The point is, the stuff each of us is hiding will eventually start to stink if we don’t deal with it.

No one had a perfect childhood, and we are all born with certain defects of character. The goal is to find our strengths, utilize them as best we can, and clean up other stuff.

How? By really paying attention to how we feel.

Is something or someone bothering me? If so, that’s probably shining light on what I need to fix inside me. It’s the milk that’s hidden and needs to be cleaned out before it starts to smell.

For example, it really bothers me when some people have angry faces and don’t smile, or when they don’t speak cheerfully.

But through my healing, I’m learning that I need to do these things for myself. To smile more, to take myself out to do fun things, to give myself lots of words of affirmation and love.

Some things I told myself this week… Mindy, I know exactly how you feel, and I’m here for you.

Good job cleaning up the kitchen and making your house a home.

Good for you finding a remote job that is flexible–after many humbling interviews and lots of searching, while living in a new country where you don’t speak the language and you’re going through perimenopause.

Oh, now you have your period, it was almost a week late because of your hormone shifts, and you want to spend most of the day in your room?

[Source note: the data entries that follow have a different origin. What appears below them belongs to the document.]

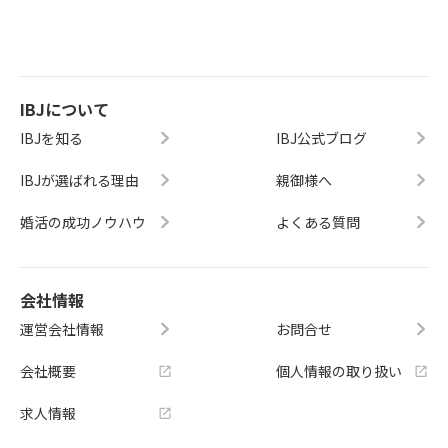
IBJについて
IBJを知る
IBJ公式ブログ
IBJが選ばれる理由
親御様へ
婚活の成功ノウハウ
よくある質問
会社情報
運営会社情報
お問合せ
会社概要
個人情報の取り扱い
求人情報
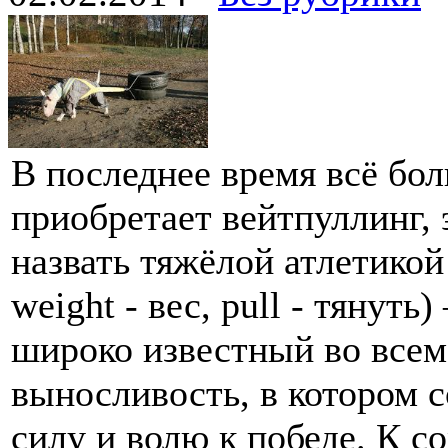
В последнее время всё бо
приобретает вейтпуллинг, 
назвать тяжёлой атлетикой
weight - вес, pull - тянуть
широко известный во всем
выносливость, в котором 
силу и волю к победе. К 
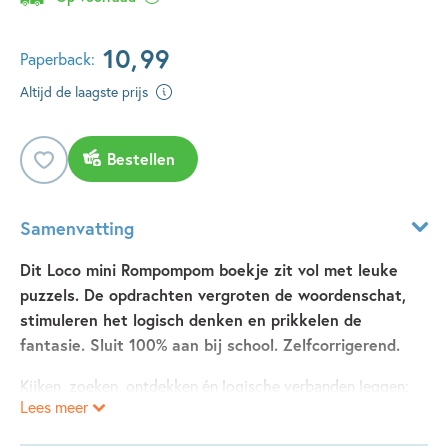
10
,
99
Paperback:
Altijd de laagste prijs
Bestellen
Samenvatting
Dit Loco mini Rompompom boekje zit vol met leuke
puzzels. De opdrachten vergroten de woordenschat,
stimuleren het logisch denken en prikkelen de
fantasie. Sluit 100% aan bij school. Zelfcorrigerend.
Kijken, zoeken, ontdekken én logische verbanden leggen:
Lees meer
dat leren kinderen met dit Loco mini oefenboekje. De
vrolijke illustraties uit Pompoms wereld maken het spelend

Of course-I’ll get you the art supplies and yoga mat, lots of water and a smoothie, my love. You can’t focus on work?

We’ll catch up another day; there’s no shame in taking a break. You are loved no matter what!

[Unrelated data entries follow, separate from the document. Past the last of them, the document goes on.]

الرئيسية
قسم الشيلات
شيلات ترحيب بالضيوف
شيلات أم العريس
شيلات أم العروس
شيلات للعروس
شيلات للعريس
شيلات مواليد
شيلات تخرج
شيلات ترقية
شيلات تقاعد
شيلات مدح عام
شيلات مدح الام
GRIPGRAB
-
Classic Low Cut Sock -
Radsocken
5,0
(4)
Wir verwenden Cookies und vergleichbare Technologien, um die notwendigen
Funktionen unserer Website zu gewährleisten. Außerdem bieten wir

And I talk to my Higher Power throughout the day, asking for guidance and strength. Because I’m a human down here in a very physical, challenging world. And as humans, we are definitely not meant to try to do this alone.

It’s all some strange experiment, and most of us got sort of lost along the way, forgetting to check in with our Source. As soon as we surrender, life suddenly feels different.

We come down here multiple times in this world to try to get it right, and as long as we are still breathing, there’s still a bit more time to work at it.

I was so used to carrying all this baggage (like all of us who haven’t done the inner work) that it’s taking me time to learn how to live without it.

Yesterday, I went for a walk with my 18-year-old son Alex, and the view was so extraordinary I simply couldn’t move. I didn’t have my phone with me, so I couldn’t take a photo and just looked at it with awe.

Then as we walked further, I saw a girl eating something off a tree and asked her about it. They’re little white Israeli strawberries. The trees line the street, and the fruits are so plentiful that they fall to the ground. So I stood with her and ate some of this sweet treat.

My son and I chatted along the way, and he thanked me for the stuff I taught him, which he said he couldn’t appreciate before.

Then in the evening, I played with my dog Diego. I am learning to love and to play and have fun in my life.

Bad things happen, people do unbelievably bad things, but it’s only because of the absence of love.

The things the enemy did here on Oct. 7 are literally beyond human comprehension. Getting rid of the evil is necessary.

But learning about these bad things and then allowing it to make my life darker only lets the bad win. So when I see or read something sad that happens, I do something good in honor of that person. I cry, and I beg G-d for mercy, and then I do something.

And sometimes the best, most loving thing I can do is rest.

So, that’s how I’m doing. I’m glad you asked. How are you?